His years in Italy allowed a concentrated study of art and sculpture, incorporating Etruscan, Medieval, Renaissance and Modern Art. Here he embarked on a body of work, using photographic reference and many sketches produced on location. This ten years of study included the techniques of Renaissance sculptors such as Bernini, Michaelangelo (the Medici tombs), Da Vinci and Canova (his critical observation of the Night, Day, Dawn and Twilight sculpture collection from the Medici Chapel) and painterly techniques such as chiaroscuro and sfumato.
From there, Meehan's attention turned to Rodin. He was fascinated by the way Rodin composed his sculpture, juxtaposing multiple poses -- seemingly impossible to execute in reality, but appearing as if they had been captured in a split second through the shutter of a camera lens. This study on the impressionistic view of the human figure changed the way Meehan painted at that time. With this shift from the classical composure of the body, he turned his focus to the monumental figures of Henry Moore. Meehan's painting of Moore's "Mother and Child" led to a return to the Italian aesthetic and piqued an interest in Icon painting.

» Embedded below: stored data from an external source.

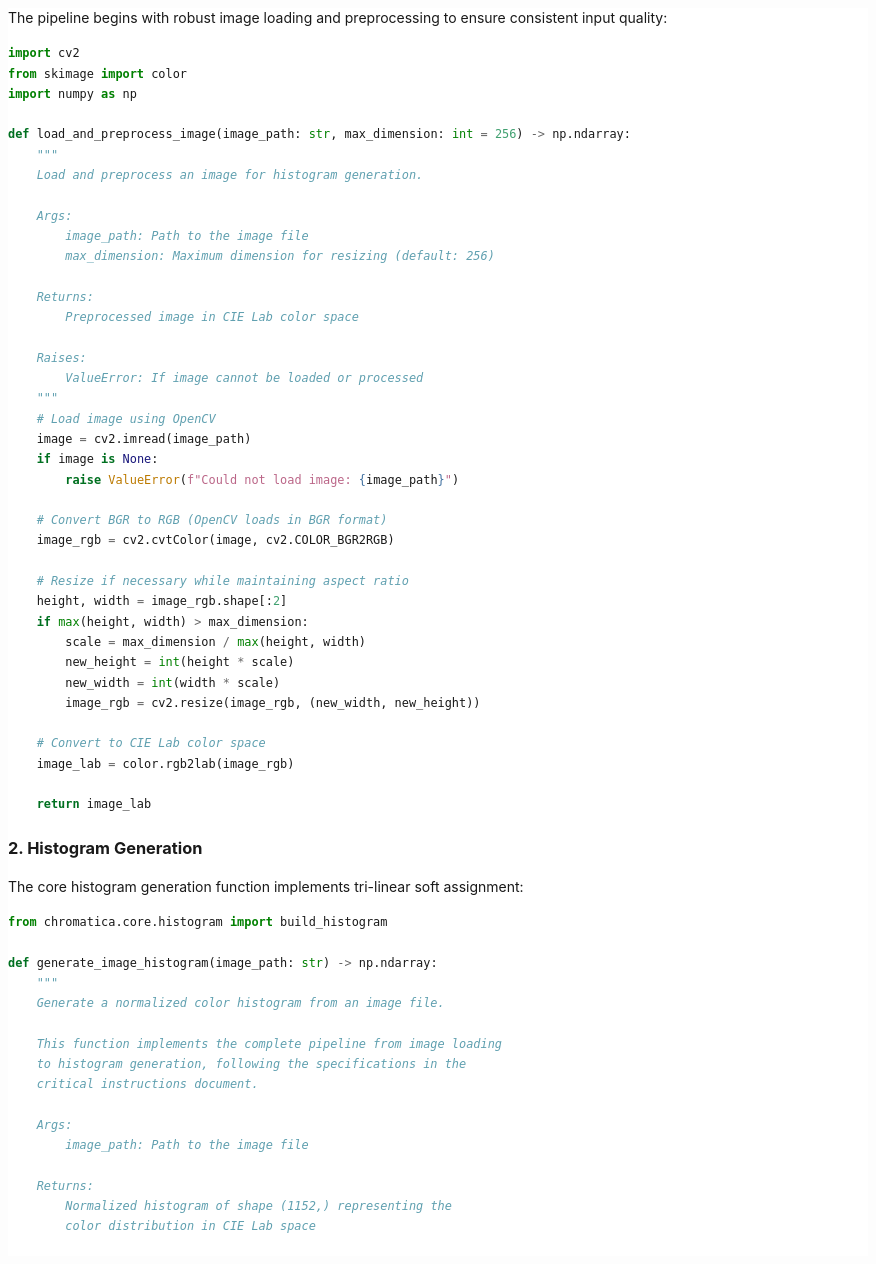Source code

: The pipeline begins with robust image loading and preprocessing to ensure consistent input quality:

```python
import cv2
from skimage import color
import numpy as np

def load_and_preprocess_image(image_path: str, max_dimension: int = 256) -> np.ndarray:
    """
    Load and preprocess an image for histogram generation.
    
    Args:
        image_path: Path to the image file
        max_dimension: Maximum dimension for resizing (default: 256)
    
    Returns:
        Preprocessed image in CIE Lab color space
        
    Raises:
        ValueError: If image cannot be loaded or processed
    """
    # Load image using OpenCV
    image = cv2.imread(image_path)
    if image is None:
        raise ValueError(f"Could not load image: {image_path}")
    
    # Convert BGR to RGB (OpenCV loads in BGR format)
    image_rgb = cv2.cvtColor(image, cv2.COLOR_BGR2RGB)
    
    # Resize if necessary while maintaining aspect ratio
    height, width = image_rgb.shape[:2]
    if max(height, width) > max_dimension:
        scale = max_dimension / max(height, width)
        new_height = int(height * scale)
        new_width = int(width * scale)
        image_rgb = cv2.resize(image_rgb, (new_width, new_height))
    
    # Convert to CIE Lab color space
    image_lab = color.rgb2lab(image_rgb)
    
    return image_lab
```

### 2. Histogram Generation

The core histogram generation function implements tri-linear soft assignment:

```python
from chromatica.core.histogram import build_histogram

def generate_image_histogram(image_path: str) -> np.ndarray:
    """
    Generate a normalized color histogram from an image file.
    
    This function implements the complete pipeline from image loading
    to histogram generation, following the specifications in the
    critical instructions document.
    
    Args:
        image_path: Path to the image file
        
    Returns:
        Normalized histogram of shape (1152,) representing the
        color distribution in CIE Lab space
        
```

He returned to the drawings and ideas of Bernini (Baroque), Alberto Giacometti (life-size figures in open landscapes), Marino Marini (Italy's past symbolized as simple Etruscan and Medieval figures), and to works of contemporary artists such as Claude and Francois-Xavier Lalanne (1960s French, figures in open landscapes).

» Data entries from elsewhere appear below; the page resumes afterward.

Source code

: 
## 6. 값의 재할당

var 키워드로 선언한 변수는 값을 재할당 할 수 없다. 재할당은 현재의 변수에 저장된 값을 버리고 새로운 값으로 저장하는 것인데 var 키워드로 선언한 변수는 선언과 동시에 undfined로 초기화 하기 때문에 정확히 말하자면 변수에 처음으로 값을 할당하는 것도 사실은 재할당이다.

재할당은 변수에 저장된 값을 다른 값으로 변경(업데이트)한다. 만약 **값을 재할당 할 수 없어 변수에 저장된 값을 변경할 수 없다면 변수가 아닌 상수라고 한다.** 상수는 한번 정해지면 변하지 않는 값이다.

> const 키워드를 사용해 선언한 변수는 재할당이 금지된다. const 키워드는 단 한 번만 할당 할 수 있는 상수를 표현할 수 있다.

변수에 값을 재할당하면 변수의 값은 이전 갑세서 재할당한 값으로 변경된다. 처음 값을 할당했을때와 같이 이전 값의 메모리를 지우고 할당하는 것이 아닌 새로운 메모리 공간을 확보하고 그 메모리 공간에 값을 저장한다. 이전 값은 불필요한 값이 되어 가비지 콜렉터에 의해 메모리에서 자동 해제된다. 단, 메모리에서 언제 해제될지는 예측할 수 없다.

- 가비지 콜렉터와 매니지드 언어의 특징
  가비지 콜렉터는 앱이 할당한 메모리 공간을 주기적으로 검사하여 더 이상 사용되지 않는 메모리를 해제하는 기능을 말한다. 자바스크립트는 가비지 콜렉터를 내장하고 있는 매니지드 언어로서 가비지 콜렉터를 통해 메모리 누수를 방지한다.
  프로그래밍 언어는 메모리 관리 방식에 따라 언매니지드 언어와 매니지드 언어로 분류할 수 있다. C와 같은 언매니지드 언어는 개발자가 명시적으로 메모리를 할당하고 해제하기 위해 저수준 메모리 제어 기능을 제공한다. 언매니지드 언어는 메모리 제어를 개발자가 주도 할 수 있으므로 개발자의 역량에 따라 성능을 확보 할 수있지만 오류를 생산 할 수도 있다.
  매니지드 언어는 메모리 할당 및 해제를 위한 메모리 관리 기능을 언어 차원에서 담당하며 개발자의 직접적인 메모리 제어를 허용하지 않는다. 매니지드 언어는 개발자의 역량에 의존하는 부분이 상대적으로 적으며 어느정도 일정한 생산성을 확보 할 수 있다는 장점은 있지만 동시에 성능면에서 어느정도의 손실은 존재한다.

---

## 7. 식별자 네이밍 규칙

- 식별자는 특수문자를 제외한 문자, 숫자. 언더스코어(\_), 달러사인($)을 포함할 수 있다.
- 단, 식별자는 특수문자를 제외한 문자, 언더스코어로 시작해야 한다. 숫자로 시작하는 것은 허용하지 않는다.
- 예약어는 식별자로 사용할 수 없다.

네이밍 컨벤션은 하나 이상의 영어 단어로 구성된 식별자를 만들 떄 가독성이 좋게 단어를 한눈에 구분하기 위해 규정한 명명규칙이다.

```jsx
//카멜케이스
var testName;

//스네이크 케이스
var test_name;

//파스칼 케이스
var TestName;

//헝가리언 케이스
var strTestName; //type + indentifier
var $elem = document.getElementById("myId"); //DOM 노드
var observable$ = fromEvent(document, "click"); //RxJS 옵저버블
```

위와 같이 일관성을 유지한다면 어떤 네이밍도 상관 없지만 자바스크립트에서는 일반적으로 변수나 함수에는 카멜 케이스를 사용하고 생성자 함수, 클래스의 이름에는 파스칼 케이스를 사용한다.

Meehan has also explored these same modalities within Eastern sculpture and painting during his trips to India, China, Japan and Indonesia, in figures of stone, timber and bronze, within a religious and historic (narrative) context.
Meehan's ongoing studies include pen and ink drawings influenced by the sketches of Freud, Miro and Giacometti. A large part of this work comprises portraits painted on location and in the studio. Paul completed a study tour to Sicily in 2011 with a sketch book of over 100 pen and ink drawings on paper, which culminated in a successful exhibition in Melbourne.

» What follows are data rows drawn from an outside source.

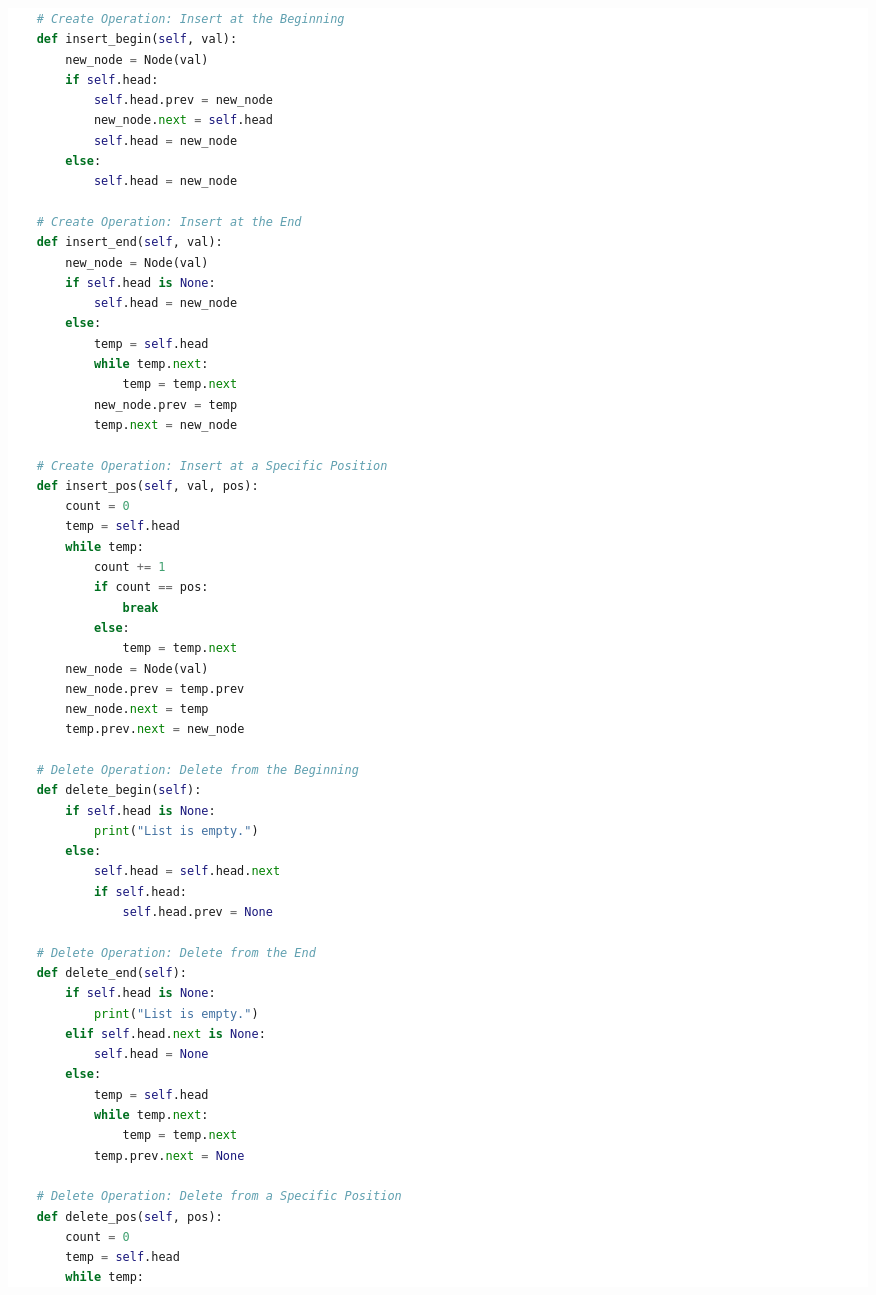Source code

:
```python
    # Create Operation: Insert at the Beginning
    def insert_begin(self, val):
        new_node = Node(val)
        if self.head:
            self.head.prev = new_node
            new_node.next = self.head
            self.head = new_node
        else:
            self.head = new_node

    # Create Operation: Insert at the End
    def insert_end(self, val):
        new_node = Node(val)
        if self.head is None:
            self.head = new_node
        else:
            temp = self.head
            while temp.next:
                temp = temp.next
            new_node.prev = temp
            temp.next = new_node

    # Create Operation: Insert at a Specific Position
    def insert_pos(self, val, pos):
        count = 0
        temp = self.head
        while temp:
            count += 1
            if count == pos:
                break
            else:
                temp = temp.next
        new_node = Node(val)
        new_node.prev = temp.prev
        new_node.next = temp
        temp.prev.next = new_node

    # Delete Operation: Delete from the Beginning
    def delete_begin(self):
        if self.head is None:
            print("List is empty.")
        else:
            self.head = self.head.next
            if self.head:
                self.head.prev = None

    # Delete Operation: Delete from the End
    def delete_end(self):
        if self.head is None:
            print("List is empty.")
        elif self.head.next is None:
            self.head = None
        else:
            temp = self.head
            while temp.next:
                temp = temp.next
            temp.prev.next = None

    # Delete Operation: Delete from a Specific Position
    def delete_pos(self, pos):
        count = 0
        temp = self.head
        while temp:
```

The Melbourne Sketchbook follows this Exhibition of Sicilian drawings. For the past five years, Meehan has been exploring the world closer to his home, Melbourne. Using his fountain pen and paper to record the rich history of the city, from the classic buildings of Spring Street, to the stone and bronze statues of the early explorers and the sombre images of the Shrine. Sometimes the artist can be found waiting for the bare trees of winter to reveal the architecture behind them; sitting still in a fast moving contemporary city, looking deep into the details of a city we all pass every day.